## PROVIDED RECORDS

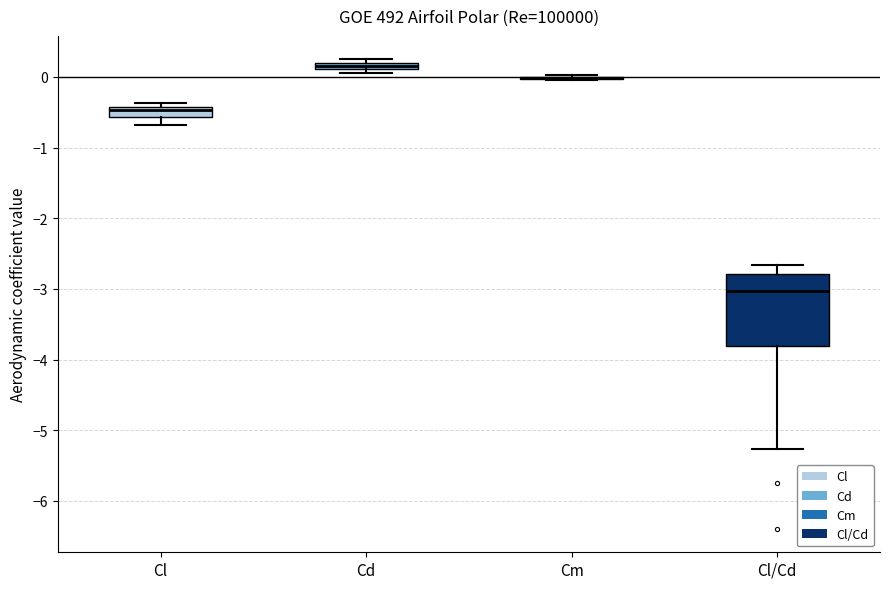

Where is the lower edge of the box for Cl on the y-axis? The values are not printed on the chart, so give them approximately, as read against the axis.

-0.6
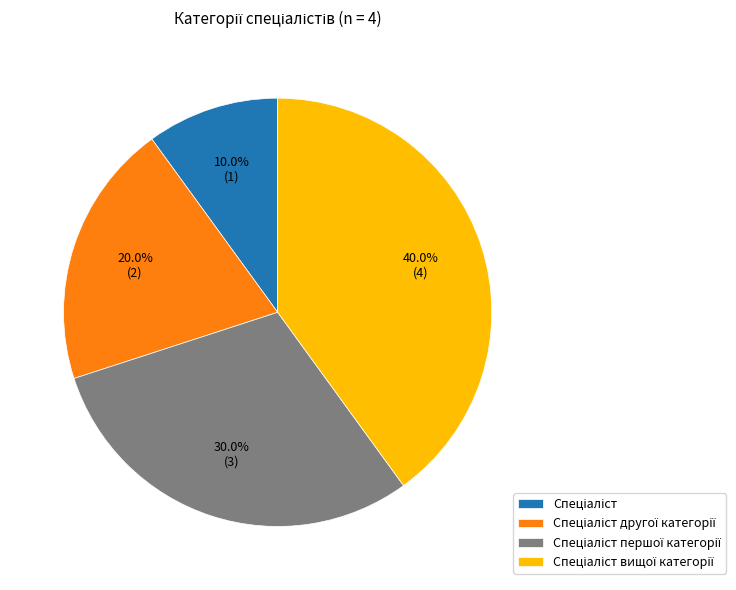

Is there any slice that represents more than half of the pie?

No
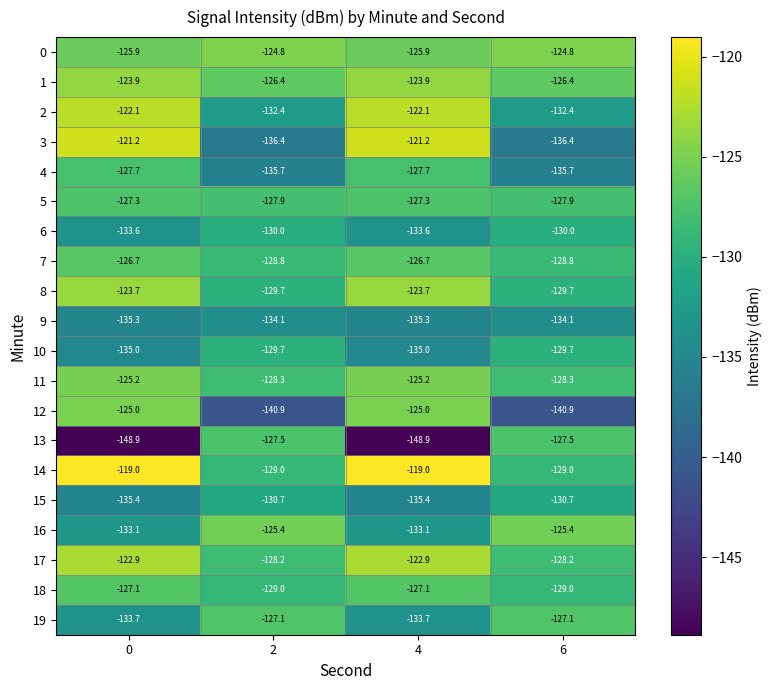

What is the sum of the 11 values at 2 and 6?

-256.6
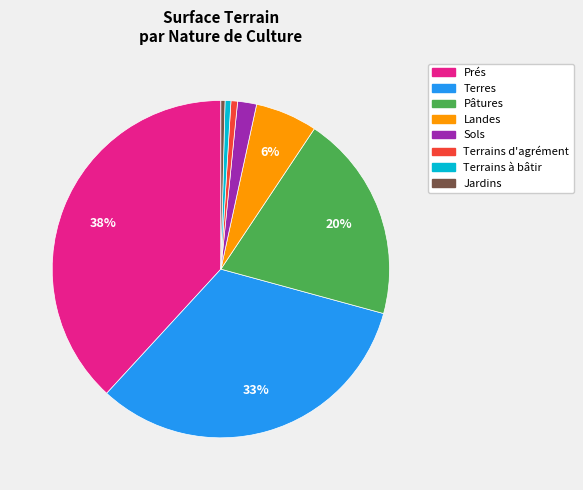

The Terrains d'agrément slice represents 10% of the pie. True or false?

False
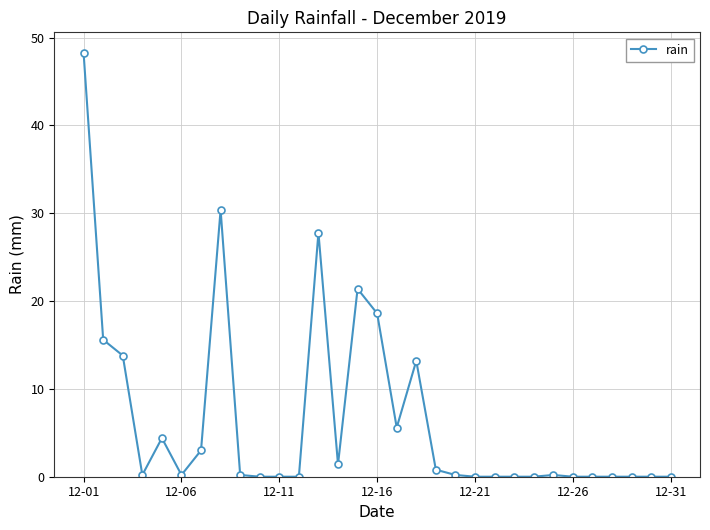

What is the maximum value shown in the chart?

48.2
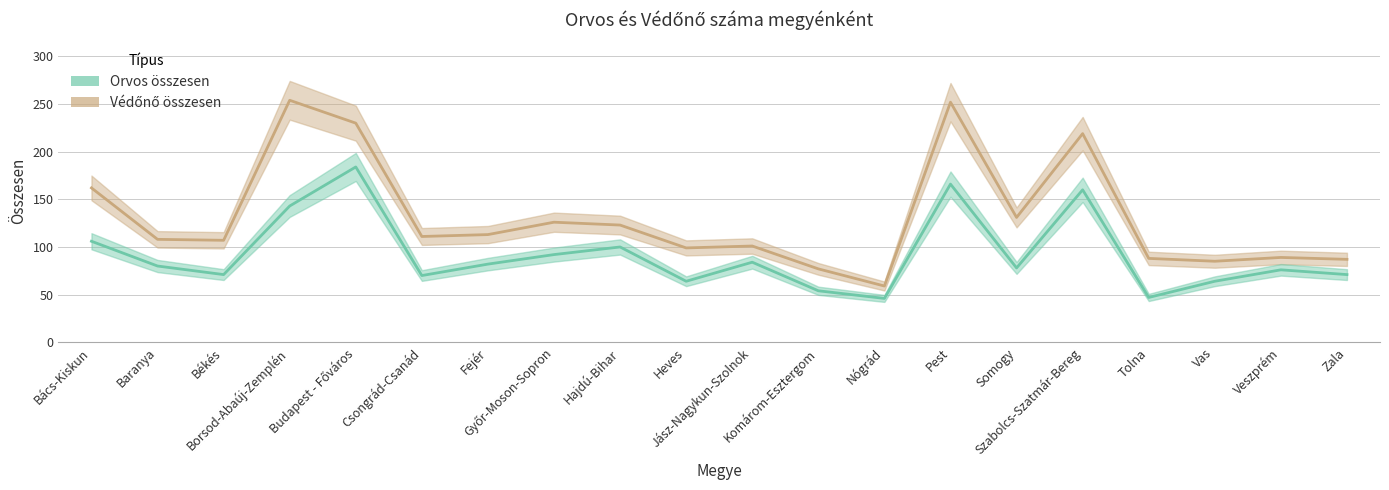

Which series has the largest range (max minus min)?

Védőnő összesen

## ACTION ITEM
Please repeat the lines above word for word, leaving out the pictures.

## ANSWER FOR THE TASK
Where is the lower edge of the box for Cl on the y-axis? The values are not printed on the chart, so give them approximately, as read against the axis.

-0.6

Is there any slice that represents more than half of the pie?

No

What is the sum of the 11 values at 2 and 6?

-256.6

The Terrains d'agrément slice represents 10% of the pie. True or false?

False

What is the maximum value shown in the chart?

48.2

Which series has the largest range (max minus min)?

Védőnő összesen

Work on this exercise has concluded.